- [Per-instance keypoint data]
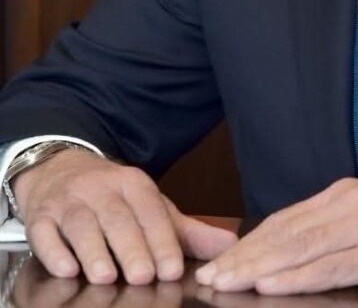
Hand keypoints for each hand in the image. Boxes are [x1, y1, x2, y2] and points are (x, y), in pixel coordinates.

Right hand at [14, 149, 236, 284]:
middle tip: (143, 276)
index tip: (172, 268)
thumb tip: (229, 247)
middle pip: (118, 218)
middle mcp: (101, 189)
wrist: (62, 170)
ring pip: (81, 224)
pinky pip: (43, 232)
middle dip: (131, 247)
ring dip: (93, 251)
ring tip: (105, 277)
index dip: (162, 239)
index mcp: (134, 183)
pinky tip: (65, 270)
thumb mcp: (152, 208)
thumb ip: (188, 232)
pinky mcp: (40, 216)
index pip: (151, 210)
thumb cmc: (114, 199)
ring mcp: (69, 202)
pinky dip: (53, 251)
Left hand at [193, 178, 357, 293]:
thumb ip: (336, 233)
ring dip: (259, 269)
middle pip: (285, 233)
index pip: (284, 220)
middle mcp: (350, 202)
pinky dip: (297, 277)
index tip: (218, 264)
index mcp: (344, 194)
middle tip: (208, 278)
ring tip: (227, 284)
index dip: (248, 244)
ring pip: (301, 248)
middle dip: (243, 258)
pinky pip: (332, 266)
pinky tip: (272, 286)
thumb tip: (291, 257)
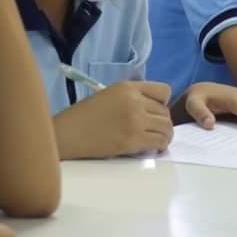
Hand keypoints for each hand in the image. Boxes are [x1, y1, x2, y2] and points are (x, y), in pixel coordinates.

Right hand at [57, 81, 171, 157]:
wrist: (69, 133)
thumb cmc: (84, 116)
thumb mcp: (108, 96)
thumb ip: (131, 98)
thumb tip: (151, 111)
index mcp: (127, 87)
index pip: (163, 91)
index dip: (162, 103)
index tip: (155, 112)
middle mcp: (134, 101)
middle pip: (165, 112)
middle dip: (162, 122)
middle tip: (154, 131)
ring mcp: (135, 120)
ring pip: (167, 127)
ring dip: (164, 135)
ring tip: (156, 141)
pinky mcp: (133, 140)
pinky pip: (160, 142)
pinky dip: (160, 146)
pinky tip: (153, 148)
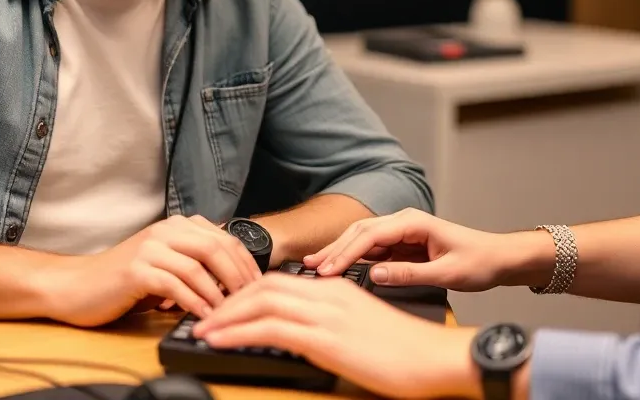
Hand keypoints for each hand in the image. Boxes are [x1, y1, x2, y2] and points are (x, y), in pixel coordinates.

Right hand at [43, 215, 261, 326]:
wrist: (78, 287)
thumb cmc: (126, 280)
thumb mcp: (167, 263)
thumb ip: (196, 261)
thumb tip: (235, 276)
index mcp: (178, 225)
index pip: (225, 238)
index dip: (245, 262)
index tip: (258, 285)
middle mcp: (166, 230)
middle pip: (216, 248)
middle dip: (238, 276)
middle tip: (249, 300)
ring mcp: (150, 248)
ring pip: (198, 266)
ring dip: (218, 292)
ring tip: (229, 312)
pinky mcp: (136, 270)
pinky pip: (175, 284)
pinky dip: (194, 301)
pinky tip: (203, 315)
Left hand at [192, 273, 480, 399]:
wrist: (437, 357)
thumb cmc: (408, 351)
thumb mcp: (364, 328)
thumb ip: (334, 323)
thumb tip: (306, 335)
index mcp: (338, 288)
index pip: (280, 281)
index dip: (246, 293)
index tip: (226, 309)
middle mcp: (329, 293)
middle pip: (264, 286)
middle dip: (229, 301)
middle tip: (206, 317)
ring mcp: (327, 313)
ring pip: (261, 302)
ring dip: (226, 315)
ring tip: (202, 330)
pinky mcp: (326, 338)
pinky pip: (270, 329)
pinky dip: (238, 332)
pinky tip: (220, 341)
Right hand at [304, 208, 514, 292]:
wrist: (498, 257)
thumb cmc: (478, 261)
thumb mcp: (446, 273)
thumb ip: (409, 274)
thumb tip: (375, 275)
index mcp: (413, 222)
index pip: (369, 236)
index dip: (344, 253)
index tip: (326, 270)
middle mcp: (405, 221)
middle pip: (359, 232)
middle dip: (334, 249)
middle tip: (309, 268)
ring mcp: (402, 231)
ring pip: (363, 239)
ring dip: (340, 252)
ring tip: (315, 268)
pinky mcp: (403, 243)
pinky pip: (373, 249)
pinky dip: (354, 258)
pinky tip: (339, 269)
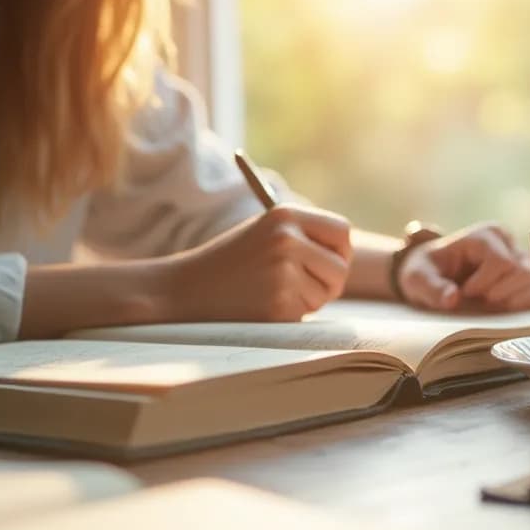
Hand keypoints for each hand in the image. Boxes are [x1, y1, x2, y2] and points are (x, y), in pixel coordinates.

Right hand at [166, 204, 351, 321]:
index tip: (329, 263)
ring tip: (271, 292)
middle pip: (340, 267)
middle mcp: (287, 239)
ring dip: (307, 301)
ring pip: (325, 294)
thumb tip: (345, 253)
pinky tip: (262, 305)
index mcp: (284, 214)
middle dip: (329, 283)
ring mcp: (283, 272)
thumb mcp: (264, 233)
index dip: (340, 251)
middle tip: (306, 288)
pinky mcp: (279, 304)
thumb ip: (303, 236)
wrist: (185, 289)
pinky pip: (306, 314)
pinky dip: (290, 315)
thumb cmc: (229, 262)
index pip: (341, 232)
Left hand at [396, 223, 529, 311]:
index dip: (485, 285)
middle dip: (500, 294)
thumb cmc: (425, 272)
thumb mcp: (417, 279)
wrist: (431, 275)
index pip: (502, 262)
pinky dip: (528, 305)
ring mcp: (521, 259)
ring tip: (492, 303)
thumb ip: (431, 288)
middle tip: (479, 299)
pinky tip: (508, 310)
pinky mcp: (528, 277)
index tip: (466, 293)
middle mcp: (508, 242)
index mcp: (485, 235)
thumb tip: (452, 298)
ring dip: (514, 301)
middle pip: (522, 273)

- [What this task involves]
Every entry above has to be repeated exactly, apart from its pictures.

- [Answer section]
Hand keypoints for each hand in the image. Boxes are [x1, y1, x2, y2] and points are (x, y), in pixel coordinates.

Right hand at [14, 149, 236, 284]:
middle tip: (143, 276)
index tip: (172, 268)
thumb tip: (229, 247)
middle pip: (118, 218)
middle mcp: (101, 189)
wrist: (62, 170)
ring pip: (81, 224)
pinky pip: (43, 232)
middle dip: (131, 247)
ring dip: (93, 251)
ring tip: (105, 277)
index dip: (162, 239)
index mcp: (134, 183)
pinky tip: (65, 270)
thumb mcp: (152, 208)
thumb ip: (188, 232)
pinky mcp: (40, 216)
index pip: (151, 210)
thumb cmc: (114, 199)
ring mcp: (69, 202)
pinky dip: (53, 251)
Left hand at [193, 178, 357, 293]:
thumb ip: (336, 233)
ring dip: (259, 269)
middle pip: (285, 233)
index pip: (284, 220)
middle mcp: (350, 202)
pinky dip: (297, 277)
index tip: (218, 264)
index mcp: (344, 194)
middle tip: (208, 278)
ring tip: (227, 284)
index dip: (248, 244)
ring pip: (301, 248)
middle dip: (243, 258)
pinky pip: (332, 266)
pinky tip: (272, 286)
thumb tip: (291, 257)
Hand keypoints for each hand in the image. Boxes are [x1, y1, x2, y2] and points are (x, y), in pixel coordinates.

Right hand at [57, 81, 171, 157]:
wrist: (69, 133)
thumb cmc: (84, 116)
thumb mcp: (108, 96)
thumb ip: (131, 98)
thumb tip: (151, 111)
index mcp: (127, 87)
index pip: (163, 91)
index dip: (162, 103)
index tip: (155, 112)
middle mcp: (134, 101)
middle pip: (165, 112)
middle dip: (162, 122)
middle tip: (154, 131)
ring mcp: (135, 120)
ring pip: (167, 127)
ring dip: (164, 135)
ring tip: (156, 141)
pinky mcp: (133, 140)
pinky pip: (160, 142)
pinky dip: (160, 146)
pinky tip: (153, 148)
Hand keypoints for each hand in the image. Boxes are [x1, y1, x2, y2] and points are (x, y), in pixel coordinates.

Right hand at [43, 215, 261, 326]:
wrist: (78, 287)
thumb cmc: (126, 280)
thumb mcp: (167, 263)
thumb ip: (196, 261)
thumb tip: (235, 276)
index mcp: (178, 225)
index pip: (225, 238)
index dip: (245, 262)
index tip: (258, 285)
middle mcp: (166, 230)
middle pip: (216, 248)
middle dip: (238, 276)
middle tip: (249, 300)
ring mcp: (150, 248)
ring pip: (198, 266)
ring dip: (218, 292)
ring tip: (229, 312)
pinky mcp: (136, 270)
pinky pip: (175, 284)
pinky dip: (194, 301)
pinky tip: (203, 315)
Left hand at [192, 273, 480, 399]:
wrist: (437, 357)
thumb cmc: (408, 351)
thumb mcp: (364, 328)
thumb ip: (334, 323)
thumb tip: (306, 335)
index mcp: (338, 288)
index pip: (280, 281)
index dip: (246, 293)
index tip: (226, 309)
middle mcp: (329, 293)
middle pip: (264, 286)
middle dip: (229, 301)
middle tip: (206, 317)
ring mcp: (327, 313)
ring pip: (261, 302)
ring dip: (226, 315)
ring tip: (202, 330)
pinky mcp: (326, 338)
pinky pip: (270, 329)
pinky dip: (238, 332)
pinky tip: (220, 341)
Right hand at [304, 208, 514, 292]:
wrist: (498, 257)
thumb cmc: (478, 261)
thumb mcp: (446, 273)
thumb ip: (409, 274)
thumb tip: (375, 275)
index mcp: (413, 222)
index pip: (369, 236)
index dip: (344, 253)
index tip: (326, 270)
middle mcp: (405, 221)
middle pip: (359, 232)
middle dip: (334, 249)
middle tip: (309, 268)
ring mcp: (402, 231)
ring pip: (363, 239)
ring dip: (340, 252)
ring tip: (315, 268)
pinky mcp: (403, 243)
pinky pip: (373, 249)
pinky dip: (354, 258)
pinky tip: (339, 269)
Hand keypoints for each hand in the image. Boxes are [x1, y1, x2, y2] and points are (x, y), in pixel coordinates.

Right hand at [166, 204, 351, 321]:
index tip: (329, 263)
ring tip: (271, 292)
middle pip: (340, 267)
middle mcp: (287, 239)
ring dip: (307, 301)
ring pip: (325, 294)
thumb tip: (345, 253)
pinky tip: (262, 305)
index mcp: (284, 214)
middle dip: (329, 283)
ring mcp: (283, 272)
thumb mcp: (264, 233)
index dip: (340, 251)
middle tip: (306, 288)
pinky mcp: (279, 304)
thumb ip: (303, 236)
wrist: (185, 289)
pinky pip: (306, 314)
pinky dip: (290, 315)
thumb cmc: (229, 262)
index pip: (341, 232)
Left hand at [396, 223, 529, 311]:
index dip: (485, 285)
middle dip: (500, 294)
thumb cmc: (425, 272)
thumb mcp: (417, 279)
wrist: (431, 275)
index pip: (502, 262)
pinky dip: (528, 305)
ring mcp: (521, 259)
ring tip: (492, 303)
thumb ip: (431, 288)
middle tip: (479, 299)
pinky tip: (508, 310)
pinky mcp: (528, 277)
index tip: (466, 293)
middle mcp: (508, 242)
index mcp: (485, 235)
thumb tip: (452, 298)
ring dip: (514, 301)
middle pip: (522, 273)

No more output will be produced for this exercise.